··· Trecho do documento
Este modelo que mescla um processo de identificação narcísica, bem como movimentos de internalização de estruturas de repressão não é, contudo, exclusivo dos núcleos familiares. Argumenta-se neste ensaio de Freud que instituições como o exército e a Igreja produzem fenômenos similares. Mais adiante no tempo, poderíamos nos recordar como Michel Foucault vai desenvolver em seu projeto filosófico – em um diálogo intenso com a psicanálise, se apropriando dela e a transformando radicalmente – que estruturas de controle e disciplina se generalizam nas sociedades modernas; algo que não é estranho à escola, ao que poderia acrescentar que, nas últimas décadas, se tornou ela mesma uma espécie de vanguarda nos modelos disciplinares que engendram sofrimento e o individualizam enquanto formam estes sujeitos “flexíveis” para o mercado de trabalho.
Não é de se assustar, então, que a experiência de Diederich Hessling com a escola é descrita com terror: “Depois de todas essas forças opressoras às quais era subjugado; depois de sapos encantados, do pai, do Deus amado, do fantasma do burgo e da polícia; (…) Diederich viu-se ainda sob outra mais aterrorizadora, que devorava o homem por inteiro de uma vez: a escola”.[v]
A escola é, enfim, um lugar especial no que diz respeito à produção de sofrimento, ao aparelho de controle, às forças disciplinares no pior sentido. A estrutura hierárquica, os modos de vigilância e o empuxo de internalização das formas de exploração do liberalismo (e do neoliberalismo mais recentemente) conhecem um lugar privilegiado na escola moderna; cujo modelo mudou muito pouco nos últimos 200 anos – recorra-se, como exemplo, ao notório romance O Ateneu de Raul Pompéia.
O jovem Diederich “mantinha-se sempre resignado e submisso aos professores severos. Aos benevolentes pregava peças (…)” e “de baixo, discreta, mas invisivelmente, era permitido observar os cadáveres e tirar disso um aprendizado que atenuava a própria condição”[vi]. Desta experiência, o rapaz retira uma parte considerável de sua atitude diante das irmãs, exercendo força opressora similar daqueles “detentores do poder”, como chama o narrador.
Esta escola cuja forma é estruturalmente a mesma, nos últimos cinquenta anos, pelo menos, assumiu esta posição de destaque na implementação da ideologia neoliberal – em especial naquelas particulares – desde pedagogias do “aprender a aprender” (numa apropriação das experiências de Vygotski através do discurso do capitalismo tardio) até a última imposição vertical e tecnocrata do “novo ensino médio”.
······
··· Segmento de dados
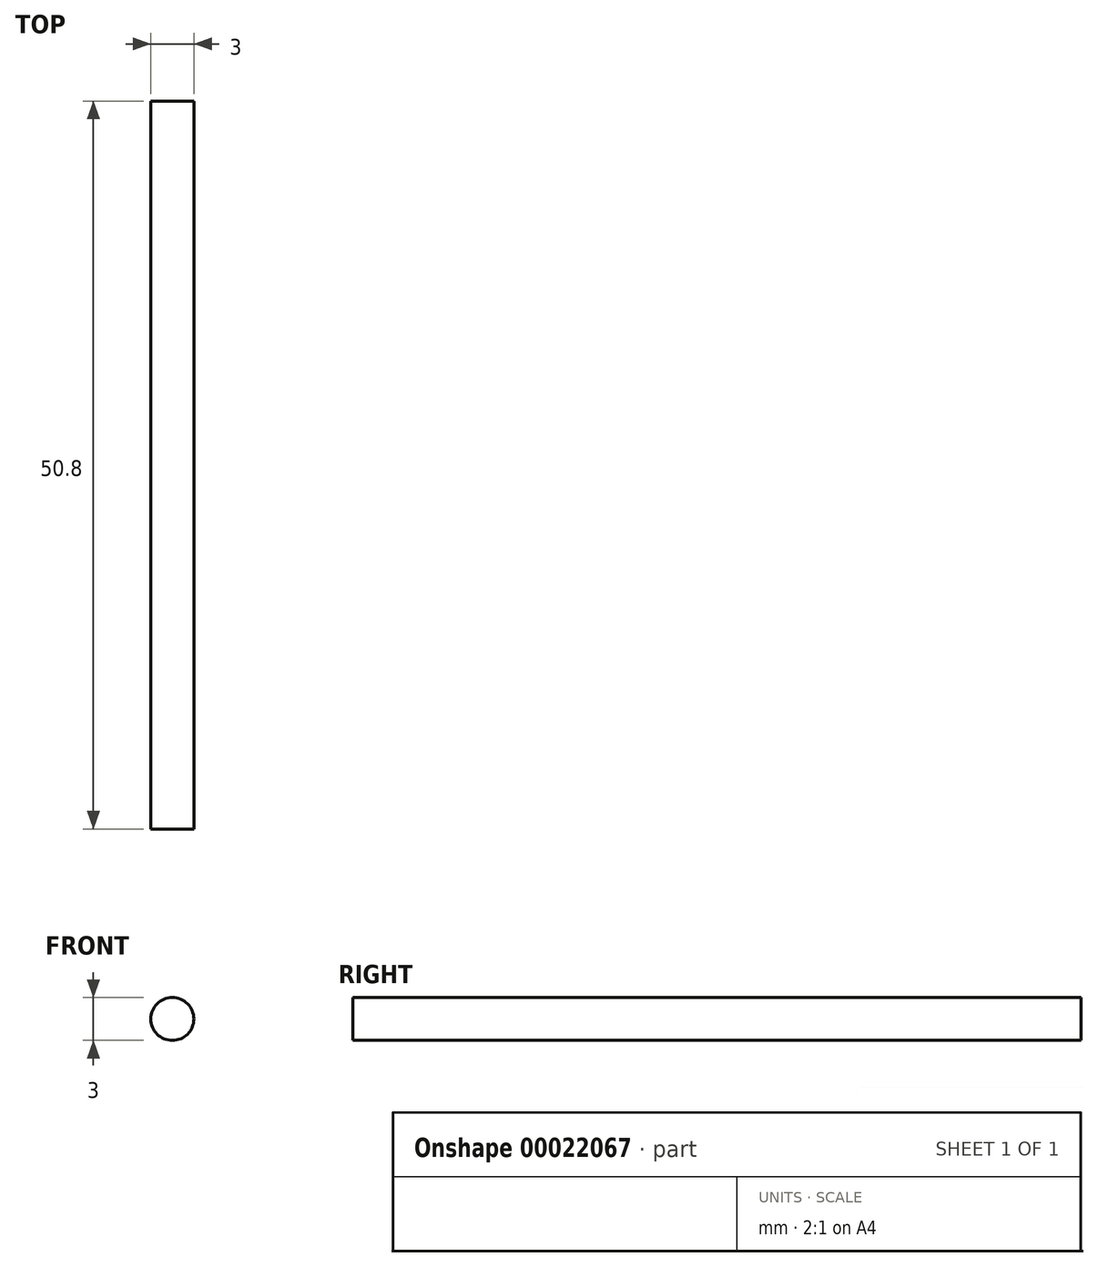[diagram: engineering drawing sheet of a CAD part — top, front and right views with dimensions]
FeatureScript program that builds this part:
······
**Exercícios propostos**
1 - Liste as forças opressoras que a citação sobre Diederich Hessling, no texto sobre a escola, enumera antes de chegar a "a escola".
2 - Transcreva, do texto sobre a escola, o trecho que vai de "Não é de se" até "de Raul Pompéia.".
3 - Dê prosseguimento ao texto sobre a escola a partir do ponto em que ele termina.

**Respostas em ordem**
1 - sapos encantados; o pai; o Deus amado; o fantasma do burgo; a polícia

2 -
Não é de se assustar, então, que a experiência de Diederich Hessling com a escola é descrita com terror: “Depois de todas essas forças opressoras às quais era subjugado; depois de sapos encantados, do pai, do Deus amado, do fantasma do burgo e da polícia; (…) Diederich viu-se ainda sob outra mais aterrorizadora, que devorava o homem por inteiro de uma vez: a escola”.[v]
A escola é, enfim, um lugar especial no que diz respeito à produção de sofrimento, ao aparelho de controle, às forças disciplinares no pior sentido. A estrutura hierárquica, os modos de vigilância e o empuxo de internalização das formas de exploração do liberalismo (e do neoliberalismo mais recentemente) conhecem um lugar privilegiado na escola moderna; cujo modelo mudou muito pouco nos últimos 200 anos – recorra-se, como exemplo, ao notório romance O Ateneu de Raul Pompéia.

3 -
Não é necessário muito tempo em uma escola, portanto, para perceber que aquele espaço é de fato um lugar de uma doutrina. Apesar disso, ela está longe do “pânico comunista” que muitos têm de implementação de qualquer coisa vinculada à teoria de Paulo Freire, à busca da emancipação socialista, ao autogoverno das comunidades, à igualdade radical dos sujeitos – trata-se sim da doutrina da guerra de todos contra todos, da competição do mercado, da precarização do conhecimento e exclusão da crítica; ela é em suma uma mistura sinistra de hobbesianismo, darwinismo social e psicologia moral de Friedrich Hayek.
As provas, as câmeras, os diários, os relatórios, os horários exatos para usar o banheiro, o modo estrito de se sentar e fixar cadeiras no chão, os rankings de notas nos simulados – o vestibular como horizonte final. Esta é a doutrina que busca internalizar estruturas de individualização do sofrimento, de disputa entre os iguais, de hierarquias de dominação e exploração; Quincas Borba ficaria orgulhoso dos discípulos do Humanitismo: Ao vencedor, as batatas!
Com pouco tempo em uma escola (e talvez uma escola privada seja ainda mais sintomático neste sentido) se pode perceber que nenhuma revolução pode passar sem uma mudança radical deste lugar.
*Guilherme Rodrigues é doutor em teoria literária pelo IEL da Unicamp.
Referência
Heinrich Mann. O súdito. Tradução: Sibele Paulino. São Paulo, Mundaréu, 2014, 448 págs.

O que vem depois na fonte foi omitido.